My boy friend and his best friend had stopped in Portland on their way to San Francisco for the “Summer of Love.” It turns out that there is now a celebration of the 50th anniversary of that summer in 1967. Many people had responded to the idea to go to Haight Ashbury that summer, and there was even a song that went,”if you’re going to San Francisco, be sure to wear some flowers in your hair.”
I joined them for a visit and we went to see an act at the Fillmore West. The room was filled with “psychedelic” light effects. I was sitting near where they were originating, and it appeared someone had poured colored oil on glass and was tilting it around as light shone through it. The band was very very loud and the woman singer was screaming basically. That was my introduction to Janis Joplin and the Holding Company about whom I knew nothing.
The major problem I had in San Francisco was that I didn’t use drugs. Of any kind. Not pot, not LSD, not mescaline, not mushrooms, not peyote. I barely even drank. I had no objections to other people using, but I had a fragile enough grasp on reality that I was terrorized at the thought that I could lose it. I spent my time trying to stay grounded, not trying to leave my body.

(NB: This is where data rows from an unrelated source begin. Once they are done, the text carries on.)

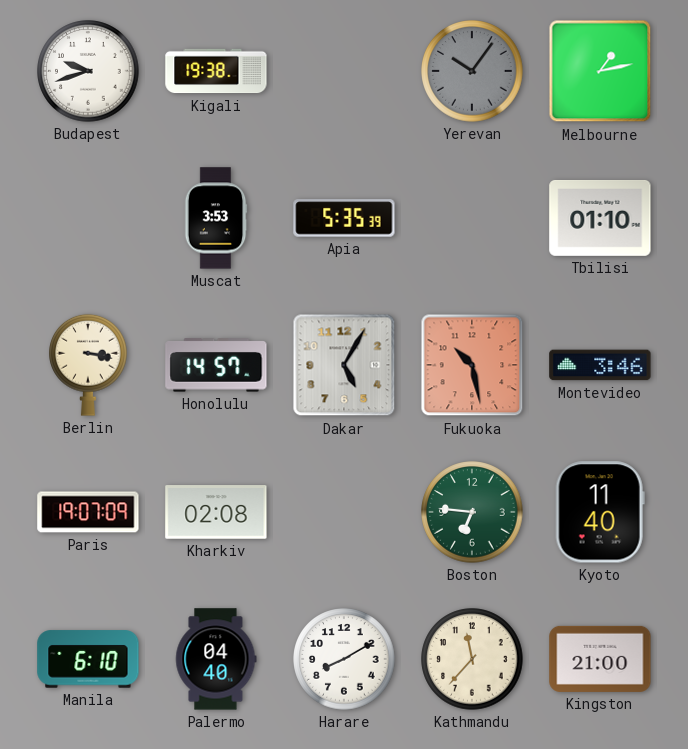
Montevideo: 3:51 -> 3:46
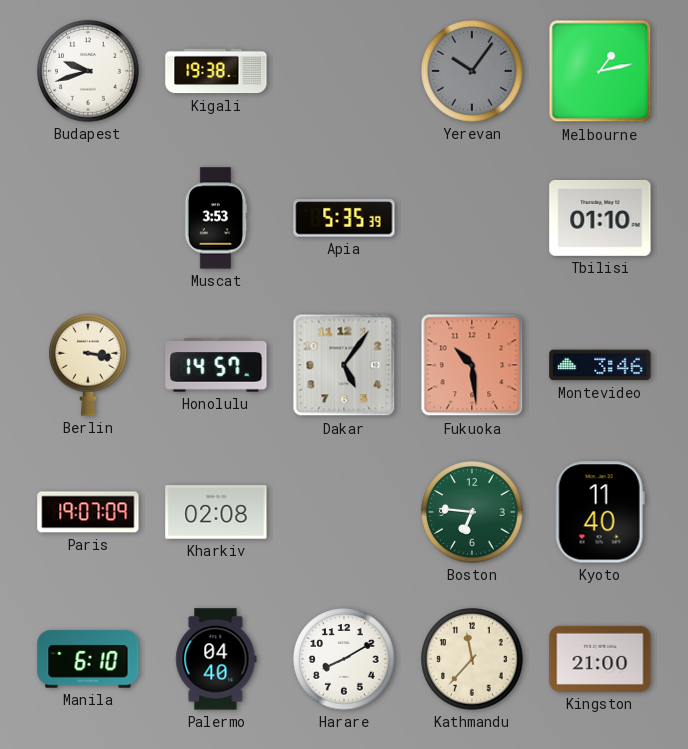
Dakar: 5:05 -> 5:06
Fukuoka: 10:28 -> 10:29
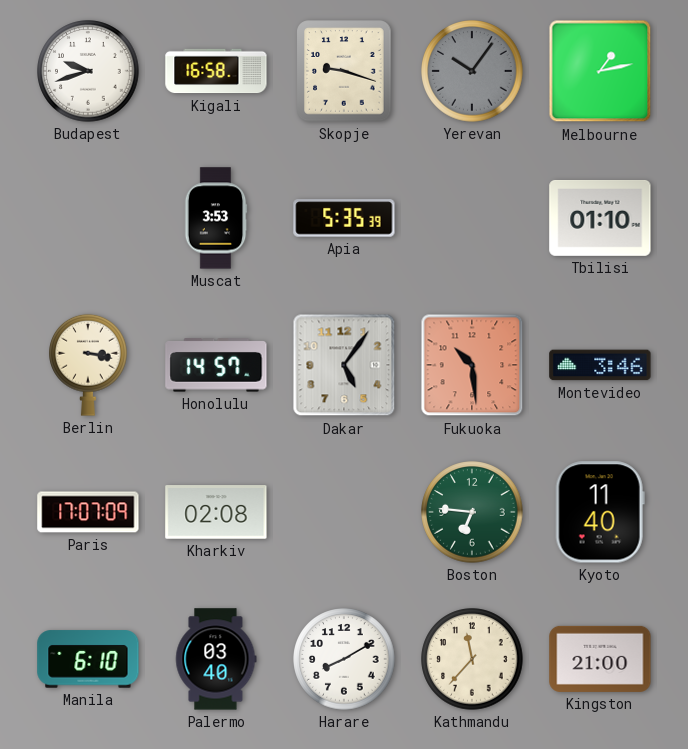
Kigali: 19:38 -> 16:58
Skopje: none -> 9:18
Paris: 19:07 -> 17:07
Palermo: 04:40 -> 03:40
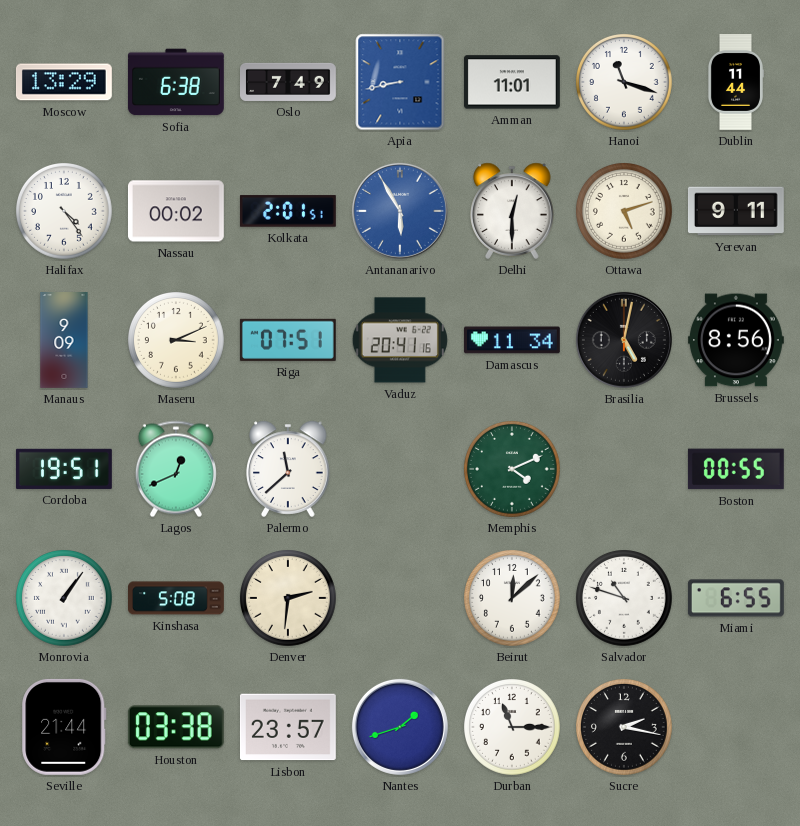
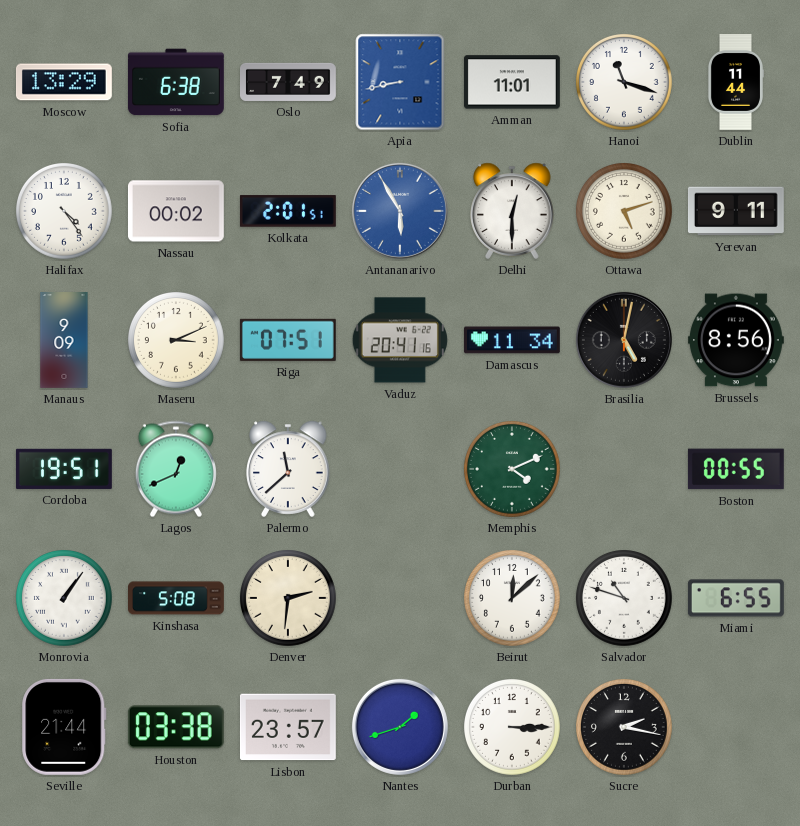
Durban: 11:15 -> 3:15
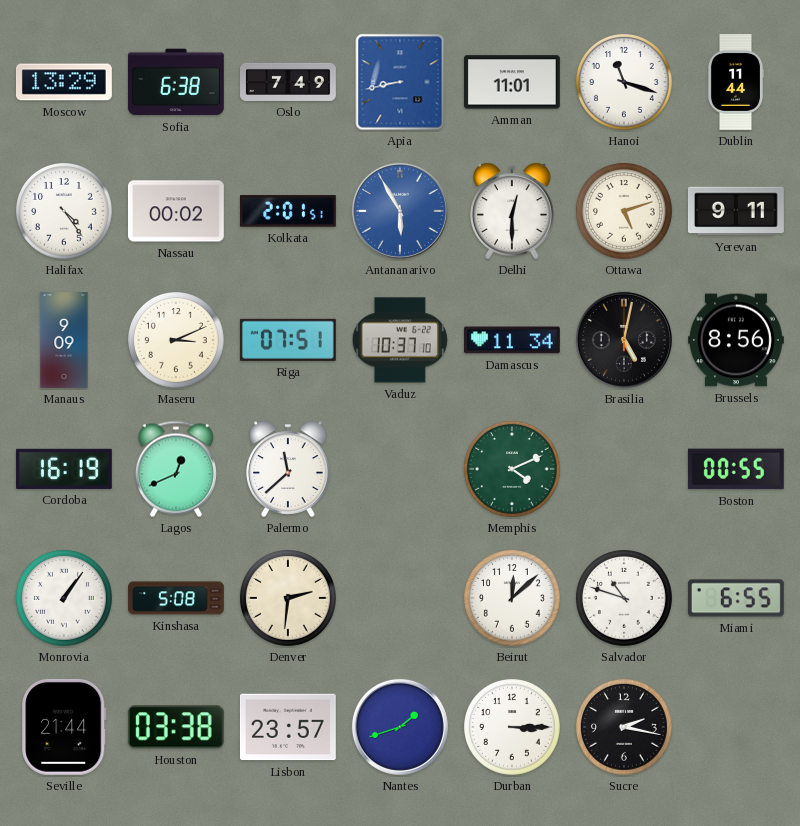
Vaduz: 20:41 -> 10:37
Cordoba: 19:51 -> 16:19
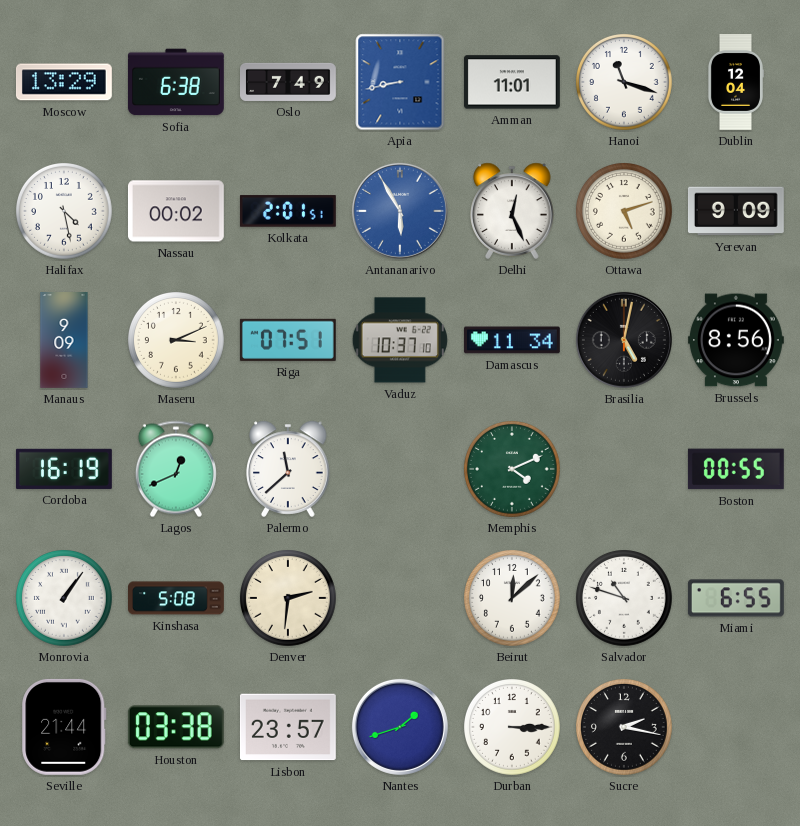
Dublin: 11:44 -> 12:04
Halifax: 4:24 -> 4:28
Delhi: 12:30 -> 12:26
Yerevan: 9:11 -> 9:09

As you might guess, this made me somewhat of a drag around my friends in San Francisco. It really highlighted a chasm between us. Not only did they love any kind of mind altering drugs, they were also very politically involved in anti-war activities. I was just trying hard to study and write papers. On the other hand, they were facing the draft and I wasn’t.
For several reasons, then, that summer brought an end to my romance. And by the time I returned to Cambridge, I was greeted on campus by my former roommate. She announced that since I had broken up with the man in August, they had gotten together in September. I was startled, but accepting. They shared a love of politics and of substances. Probably a better fit. But I had gotten to see Janis Joplin!